[Exercise objective]: Give the lines again exactly, from the one holding "- alt+enter : Execute" to the last line of the listing below, both ends included and nothing added.

[Source material]:
- - - - -
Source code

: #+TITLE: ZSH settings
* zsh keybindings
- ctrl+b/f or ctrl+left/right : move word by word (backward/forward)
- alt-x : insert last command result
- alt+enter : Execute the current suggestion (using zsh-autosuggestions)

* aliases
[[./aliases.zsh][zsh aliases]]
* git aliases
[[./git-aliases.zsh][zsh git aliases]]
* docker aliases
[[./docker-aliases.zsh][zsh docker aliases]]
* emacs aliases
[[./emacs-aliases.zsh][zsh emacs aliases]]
- - - - -
[Final answer]:
- alt+enter : Execute the current suggestion (using zsh-autosuggestions)

* aliases
[[./aliases.zsh][zsh aliases]]
* git aliases
[[./git-aliases.zsh][zsh git aliases]]
* docker aliases
[[./docker-aliases.zsh][zsh docker aliases]]
* emacs aliases
[[./emacs-aliases.zsh][zsh emacs aliases]]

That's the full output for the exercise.